Task prompt: Can you rewrite the cookoff thread from "Here are some" to "brisket last year.", putting "slightly dry" wherever "a little dry" appears?
+++ Reading text +++
# Walker Co Fair BBQ Cookoff



## RB II (Feb 26, 2009)

We will be at it Friday night and Saturday. Cooking brisket, pork, ribs and chicken. Hope the weather holds cause it's a big party Friday night, with some cooking mixed in. Serving lunch Saturday noon. Anybody up this way stop by site #66 and we will have a beverage and some Q.


----------



## peckerwood (Jun 9, 2012)

Good luck Hydra!!!!! Sure wish I could be there.


----------



## RB II (Feb 26, 2009)

Well the weather cooperated for all of the cooking, bottom fell out during the awards ceremony though. We did pretty good, 2nd place in ribs, 2nd place in pulled pork and 2nd place overall out of 61 teams. Our best overall showing yet. We had a great time.


----------



## poco jim (Jun 28, 2010)

Congrats, ya'll did good


----------



## Herb Burnwell (May 31, 2009)

Good job guys


On that East 5...


----------



## RB II (Feb 26, 2009)

Here are some pics of the boxes and trophies.


----------



## RB II (Feb 26, 2009)

Brisket. We cooked two and they were both a little dry. Used the same process as always. We placed 4th in brisket last year.


----------



## sotexhookset (Jun 4, 2011)

Nice work. That's pretty impressive right there.


----------



## RB II (Feb 26, 2009)

Pulled pork and ribs


----------



## RB II (Feb 26, 2009)

Ribs


----------



## RB II (Feb 26, 2009)

The coolest thing about placing is that we could get a place at the HLSR Cookoff. #1 team gets to go and represent Walker Co. Scenario is that if the #1 team wins at another Cookoff or drops out we would move up and get to go. Pretty exciting.


----------



## sharkchum (Feb 10, 2012)

Congratulations, looks good.


----------



## manintheboat (Jun 1, 2004)

Congrats. Very nice looking boxes


----------



## RB II (Feb 26, 2009)

Thanks for the comments guys. We are pretty proud of the accomplishment. We don't do cookoffs a whole lot but love to cook. LOTS of work getting it all done, so the recognition that your food is good is really rewarding. It darn sure isn't for the money cause we didn't make any. Maybe could sell those two trophies for $5. Lol.


----------



## peelin' drag (Oct 21, 2005)

Great job Hydra. What pit did you use for your cook?


----------



## RB II (Feb 26, 2009)
+++ Study material +++
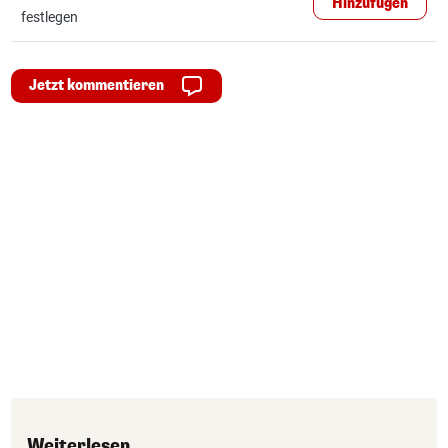
Hinzufügen
festlegen
Jetzt kommentieren
Weiterlesen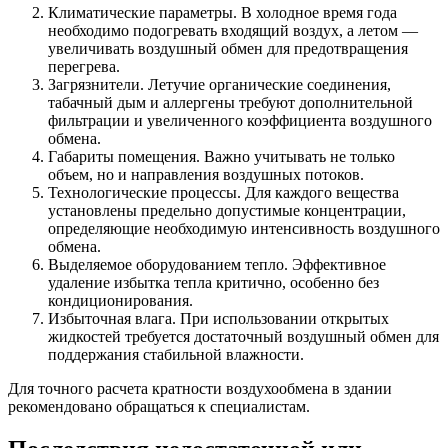
Климатические параметры. В холодное время года
необходимо подогревать входящий воздух, а летом —
увеличивать воздушный обмен для предотвращения
перегрева.
Загрязнители. Летучие органические соединения,
табачный дым и аллергены требуют дополнительной
фильтрации и увеличенного коэффициента воздушного
обмена.
Габариты помещения. Важно учитывать не только
объем, но и направления воздушных потоков.
Технологические процессы. Для каждого вещества
установлены предельно допустимые концентрации,
определяющие необходимую интенсивность воздушного
обмена.
Выделяемое оборудованием тепло. Эффективное
удаление избытка тепла критично, особенно без
кондиционирования.
Избыточная влага. При использовании открытых
жидкостей требуется достаточный воздушный обмен для
поддержания стабильной влажности.
Для точного расчета кратности воздухообмена в здании
рекомендовано обращаться к специалистам.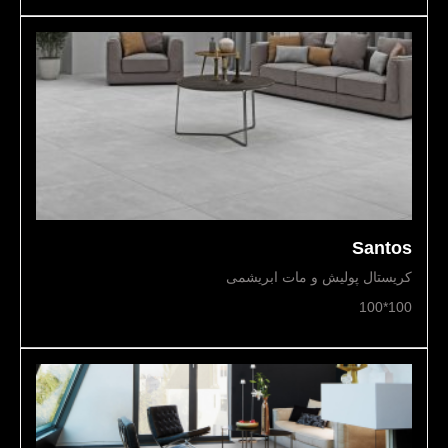
Santos
کریستال پولیش و مات ابریشمی
100*100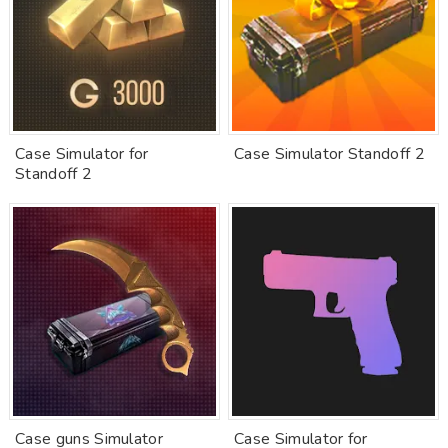
Case Simulator for
Case Simulator Standoff 2
Standoff 2
Case guns Simulator
Case Simulator for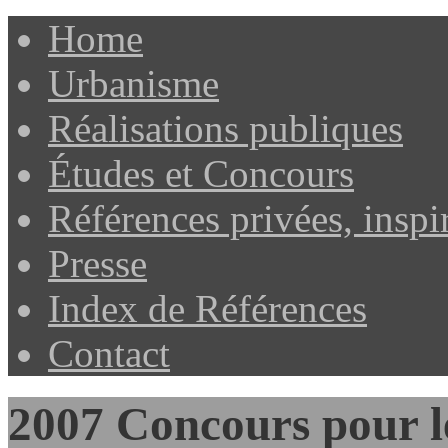
Home
Urbanisme
Réalisations publiques
Études et Concours
Références privées, inspi
Presse
Index de Références
Contact
2007 Concours pour le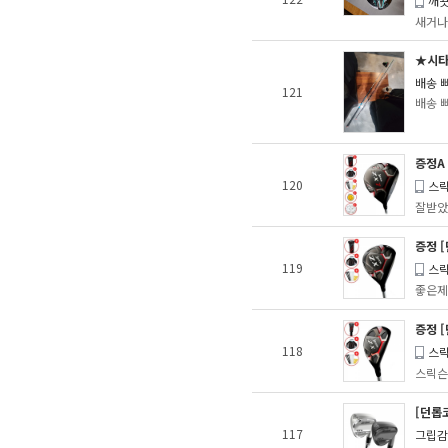
깨끗
새거나
★시타
배송 
121
배송 빠
증정A 
120
스
잘받았
증정 [
119
스
좋은제품
증정 [
118
스
스릭슨 
[던롭코
117
그립감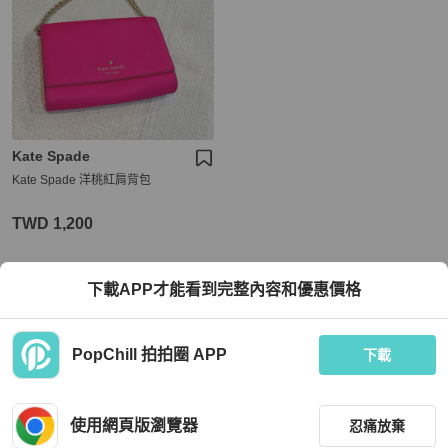
Kate Spade
Kate Spade 洋桃紅肩背包
TWD 1,200
狀況良好
本地
免運
下載APP才能看到完整內容和優惠價格
PopChill 拍拍圈 APP
下載
使用網頁版瀏覽器
忍痛放棄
+++
Output below:
Here are some pics of the boxes and trophies.


----------



## RB II (Feb 26, 2009)

Brisket. We cooked two and they were both slightly dry. Used the same process as always. We placed 4th in brisket last year.